ここからはChatGPTを企業利用する際に注意しておくべき点を解説します。
2021年までの情報しか提供できない
ChatGPTの学習モデルは2023年4月までになっており、最新のデータにアクセスできない点は注意が必要です。(ChatGPT無料版の場合は、2021年9月まで)
特にリサーチ業務や市場調査でChatGPTを利用する場合は、データが取得できなかったり古いデータを参照してしまう可能性があるので利用にあたっては精査が必要です。
もし最新情報を仕入れたい場合は、BingAIなど、ブラウジング機能を持ったAIツールを使うのも手です。
出力言語を指定できない
ChatGPTは入力したワードに応じて自動的に言語を判別する為、入力した言語と違う言語で出力される場合もあります。翻訳を頼めば翻訳してくれますが、プロンプトで「日本語でお願いします」などと入力する必要があります。
日本語と英語での情報量の違い
ChatGPTでは、日本語と英語で情報量に差がある場合があります。ChatGPT側のアップデートでその差は縮まっていますが、日本語で思ったような回答が得られない場合は、英語で入力すると最適な回答が得られるかもしれません。
アップデートによって機能や精度が変わる可能性がある
ChatGPT はまだまだ発展途上のサービスで、同サービスは短い期間でどんどん新しい機能や精度の改善、安定の向上など様々なアップデートが加えられています。基本的にアップデートはユーザーにとって大きなメリットですが、ChatGPTのハック的な使い方やより良い質問方法なども変化する可能性があります。

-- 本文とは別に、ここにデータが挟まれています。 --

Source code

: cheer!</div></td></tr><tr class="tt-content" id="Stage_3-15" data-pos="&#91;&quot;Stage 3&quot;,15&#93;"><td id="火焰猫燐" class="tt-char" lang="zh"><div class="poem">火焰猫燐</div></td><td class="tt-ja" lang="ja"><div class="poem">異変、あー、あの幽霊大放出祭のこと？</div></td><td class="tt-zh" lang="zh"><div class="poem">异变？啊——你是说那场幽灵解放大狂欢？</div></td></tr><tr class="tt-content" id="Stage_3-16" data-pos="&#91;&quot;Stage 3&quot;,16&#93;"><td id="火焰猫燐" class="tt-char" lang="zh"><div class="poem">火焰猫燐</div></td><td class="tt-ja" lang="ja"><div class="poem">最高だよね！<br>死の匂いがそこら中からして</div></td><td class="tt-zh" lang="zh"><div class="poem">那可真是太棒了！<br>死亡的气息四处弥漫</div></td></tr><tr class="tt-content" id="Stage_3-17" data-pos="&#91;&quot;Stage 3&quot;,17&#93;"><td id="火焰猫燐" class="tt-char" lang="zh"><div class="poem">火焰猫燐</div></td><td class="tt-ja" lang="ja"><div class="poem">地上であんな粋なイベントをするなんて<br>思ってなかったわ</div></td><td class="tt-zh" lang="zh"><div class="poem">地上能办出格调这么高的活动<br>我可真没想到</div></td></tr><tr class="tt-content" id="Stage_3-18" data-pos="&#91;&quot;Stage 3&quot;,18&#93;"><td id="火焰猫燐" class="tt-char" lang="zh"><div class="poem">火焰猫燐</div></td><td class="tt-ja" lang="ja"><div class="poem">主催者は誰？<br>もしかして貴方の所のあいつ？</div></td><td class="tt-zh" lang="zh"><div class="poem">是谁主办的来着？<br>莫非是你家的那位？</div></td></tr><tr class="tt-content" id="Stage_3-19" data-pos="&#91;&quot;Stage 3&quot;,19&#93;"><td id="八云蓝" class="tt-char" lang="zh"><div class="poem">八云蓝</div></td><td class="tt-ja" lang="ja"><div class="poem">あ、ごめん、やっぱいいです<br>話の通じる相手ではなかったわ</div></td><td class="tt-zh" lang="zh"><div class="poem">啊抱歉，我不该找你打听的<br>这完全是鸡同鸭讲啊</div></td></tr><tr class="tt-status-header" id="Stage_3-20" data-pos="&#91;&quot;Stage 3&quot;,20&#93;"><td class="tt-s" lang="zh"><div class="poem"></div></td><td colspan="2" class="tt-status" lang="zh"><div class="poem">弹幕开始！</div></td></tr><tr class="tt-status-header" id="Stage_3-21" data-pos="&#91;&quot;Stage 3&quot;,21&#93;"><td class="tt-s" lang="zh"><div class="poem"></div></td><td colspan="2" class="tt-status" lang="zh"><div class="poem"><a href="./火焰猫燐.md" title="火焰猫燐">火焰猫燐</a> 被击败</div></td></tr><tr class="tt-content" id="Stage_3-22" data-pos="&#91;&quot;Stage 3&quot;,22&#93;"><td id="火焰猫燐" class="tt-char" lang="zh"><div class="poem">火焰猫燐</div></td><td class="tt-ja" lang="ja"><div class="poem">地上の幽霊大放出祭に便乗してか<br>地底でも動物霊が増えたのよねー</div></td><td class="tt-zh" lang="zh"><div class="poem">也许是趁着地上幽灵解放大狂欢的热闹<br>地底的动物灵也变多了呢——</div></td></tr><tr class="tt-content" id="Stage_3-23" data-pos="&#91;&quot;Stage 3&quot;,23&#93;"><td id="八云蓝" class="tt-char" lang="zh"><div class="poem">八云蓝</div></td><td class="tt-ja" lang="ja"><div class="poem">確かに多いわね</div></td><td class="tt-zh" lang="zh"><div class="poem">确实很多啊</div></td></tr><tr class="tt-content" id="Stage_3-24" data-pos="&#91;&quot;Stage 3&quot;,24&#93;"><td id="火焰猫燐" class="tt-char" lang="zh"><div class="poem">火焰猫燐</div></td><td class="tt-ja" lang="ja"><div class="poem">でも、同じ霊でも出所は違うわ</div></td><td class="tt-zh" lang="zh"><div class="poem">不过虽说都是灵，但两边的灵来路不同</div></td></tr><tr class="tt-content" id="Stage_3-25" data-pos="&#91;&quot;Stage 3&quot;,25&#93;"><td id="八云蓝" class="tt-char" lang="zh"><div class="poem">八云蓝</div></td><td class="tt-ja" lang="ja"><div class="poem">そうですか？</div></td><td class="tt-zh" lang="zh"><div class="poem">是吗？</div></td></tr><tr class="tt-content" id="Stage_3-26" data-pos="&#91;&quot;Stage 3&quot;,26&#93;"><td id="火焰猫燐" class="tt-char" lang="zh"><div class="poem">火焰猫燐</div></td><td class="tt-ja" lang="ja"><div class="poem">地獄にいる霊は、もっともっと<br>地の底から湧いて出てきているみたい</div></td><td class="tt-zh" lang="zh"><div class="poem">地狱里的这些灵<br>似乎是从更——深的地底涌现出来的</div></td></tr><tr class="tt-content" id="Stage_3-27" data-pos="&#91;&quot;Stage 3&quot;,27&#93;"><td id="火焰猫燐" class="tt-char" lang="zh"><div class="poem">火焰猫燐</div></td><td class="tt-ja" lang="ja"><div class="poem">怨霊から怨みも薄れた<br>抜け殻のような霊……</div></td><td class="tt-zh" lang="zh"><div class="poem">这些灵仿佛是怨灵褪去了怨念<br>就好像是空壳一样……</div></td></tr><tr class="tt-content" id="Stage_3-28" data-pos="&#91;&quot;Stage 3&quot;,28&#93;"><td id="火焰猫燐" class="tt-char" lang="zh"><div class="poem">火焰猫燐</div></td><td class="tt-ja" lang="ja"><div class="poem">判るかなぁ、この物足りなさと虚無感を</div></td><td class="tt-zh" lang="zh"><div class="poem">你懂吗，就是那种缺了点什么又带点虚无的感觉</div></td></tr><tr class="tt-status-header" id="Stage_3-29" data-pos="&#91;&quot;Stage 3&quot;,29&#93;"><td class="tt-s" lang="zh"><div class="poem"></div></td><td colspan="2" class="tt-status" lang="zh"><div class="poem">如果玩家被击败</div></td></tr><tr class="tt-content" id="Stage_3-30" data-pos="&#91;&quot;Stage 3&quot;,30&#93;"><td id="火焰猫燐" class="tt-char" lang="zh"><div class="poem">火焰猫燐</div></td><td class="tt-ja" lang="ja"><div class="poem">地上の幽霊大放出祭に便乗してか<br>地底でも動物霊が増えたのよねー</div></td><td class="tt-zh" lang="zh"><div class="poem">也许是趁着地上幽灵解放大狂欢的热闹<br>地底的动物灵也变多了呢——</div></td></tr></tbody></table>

ChatGPTを最大限活用したい場合は、リリースノートを常に確認しておきましょう。
長文を入力できない
入力しようとしたら、このようなエラーが出たことはないでしょうか?
これは、トークン数オーバー(制限文字数オーバーのようなもの)が関係します。
ChatGPTの入出力の長さは、”トークン数”という単位で決められています。
例えば、GPT-4では1回の入出力あたり最大8000トークンまで。
文字数にするとどうなるか気になると思いますが、言語によって換算方法が違うんです。
大雑把ですが、英語と日本語では次のようになります。
英語:1単語=1トークン
日本語:ひらがな1文字=1トークン/漢字1文字=2~3トークン
上記からもわかるように、日本語よりも英語の方が多くの情報を入力できます。
日本語で長文が入力できないときは、英語に翻訳して入力しましょう。
ChatGPTのリスクを知った上で企業利用しよう!
ChatGPTは非常に便利なツールであり、企業利用することで間違いなく業務効率は飛躍的に向上します。
今回紹介したリスクとその対策を忘れることなく、誠実かつ効果的な利用方法を見つけ出すことが、今後の企業にとって重要となるでしょう。